Text segment:

____________________

Skip to contents

Updates topics and their representations to be based on the document-topic classification described in the list of new_topics. As when initiating the model with bt_compile_model, if you want to manipulate the topic representations you must use a vectoriser/ctfidf model, these can be the same as those used in bt_compile_model.

NOTE: The bertopic model you are working with is a pointer to a python object at a point in memory. This means that the input and the output model cannot be differentiated between without explicitly saving the model before performing this operation. We do not need to specify an output to the bt_fit_model function as the function changes the input model in place. If you do decide to explicitly assign a function output, be aware that the output model and the input model will be the same as one another.

Usage

bt_update_topics(
  fitted_model,
  documents,
  new_topics = NULL,
  representation_model = NULL,
  vectoriser_model = NULL,
  ctfidf_model = NULL
)

Arguments

fitted_model

Output of bt_fit_model() or another bertopic topic model. The model must have been fitted to data.

documents

documents to which the model was fit

new_topics

Topics to update model with

representation_model

model for updating topic representations

vectoriser_model

Model for vectorising input for topic representations (Python object)

____________________

What to do:
[A] Answer these questions from the bt_update_topics documentation:
(i) What kind of model must you use if you want to manipulate the topic representations?
(ii) What must be true of the model passed as fitted_model?
(iii) What is the bertopic model you are working with a pointer to?
[B] Write the next part of the bt_update_topics documentation, starting right after its last line.

Material provided:

____________________

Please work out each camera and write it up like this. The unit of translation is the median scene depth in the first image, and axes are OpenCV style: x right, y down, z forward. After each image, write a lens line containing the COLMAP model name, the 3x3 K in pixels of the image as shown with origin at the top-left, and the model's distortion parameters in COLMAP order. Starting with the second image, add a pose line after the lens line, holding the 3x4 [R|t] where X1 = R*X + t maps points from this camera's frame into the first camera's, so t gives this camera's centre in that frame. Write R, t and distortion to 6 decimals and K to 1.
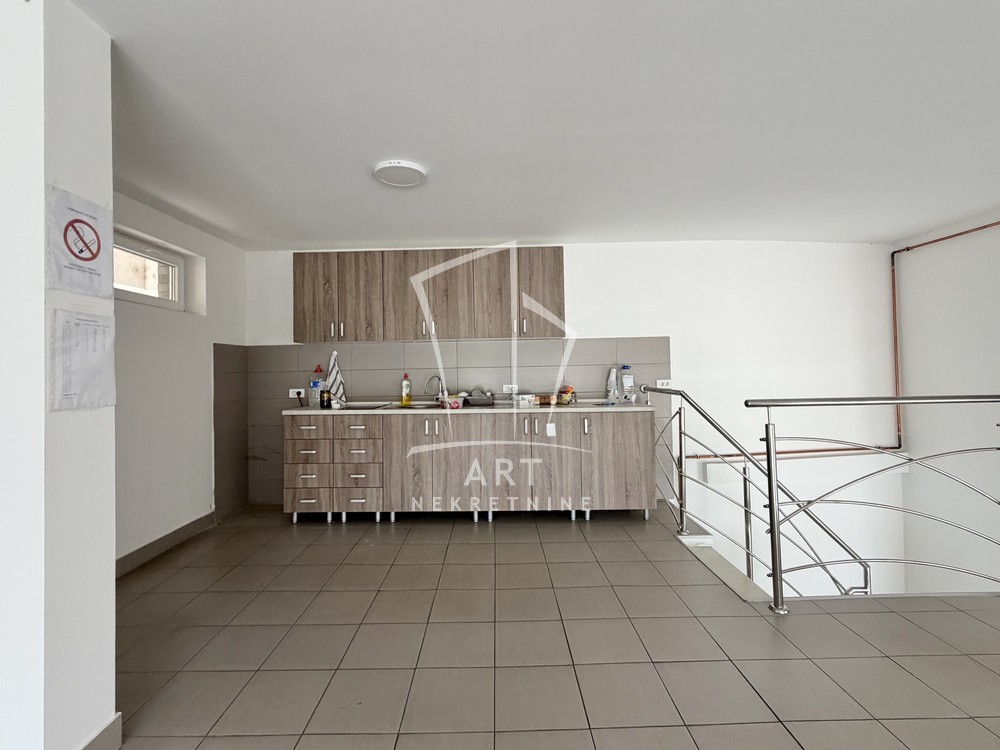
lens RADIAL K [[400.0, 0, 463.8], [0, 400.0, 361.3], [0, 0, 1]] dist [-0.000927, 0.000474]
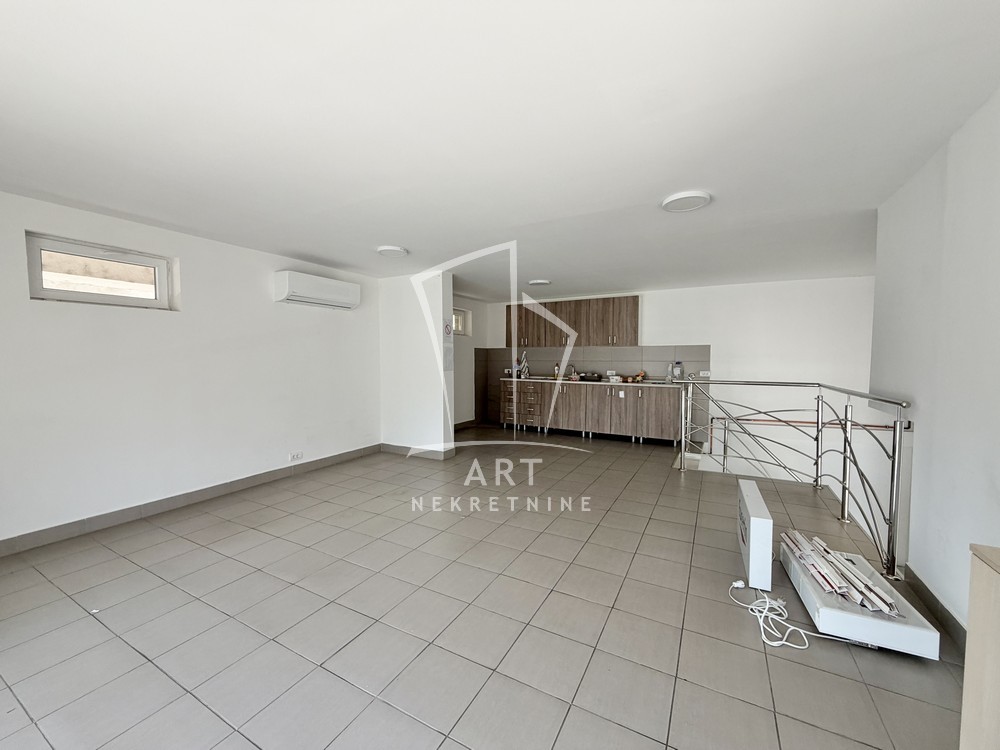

____________________

Answers to the exercises:
[A]
(i) A vectoriser/ctfidf model.
(ii) It must have been fitted to data.
(iii) A python object at a point in memory.

[B]
ctfidf_model

Model for performing class-based tf-idf (ctf-idf) (Python object)

Value

the updated model

Details

NOTE: If using this function to update outlier topics, it may lead to errors if topic reduction or topic merging techniques are used afterwards. The reason for this is that when you assign a -1 document to topic 1 and another -1 document to topic 2, it is unclear how you map the -1 documents. Is it matched to topic 1 or 2.

Examples

 if (FALSE) {
# update model with new topic distribution
# reduce outliers
outliers <- bt_outliers_ctfidf(fitted_model = topic_model, documents = docs, threshold = 0.2)

# update the model with the new topic distribution
bt_update_topics(fitted_model = topic_model, documents = docs, new_topics = outliers$new_topics)

# update topic representation
bt_update_topics(fitted_model = topic_model, documents = docs, vectoriser_model = update_vec_model)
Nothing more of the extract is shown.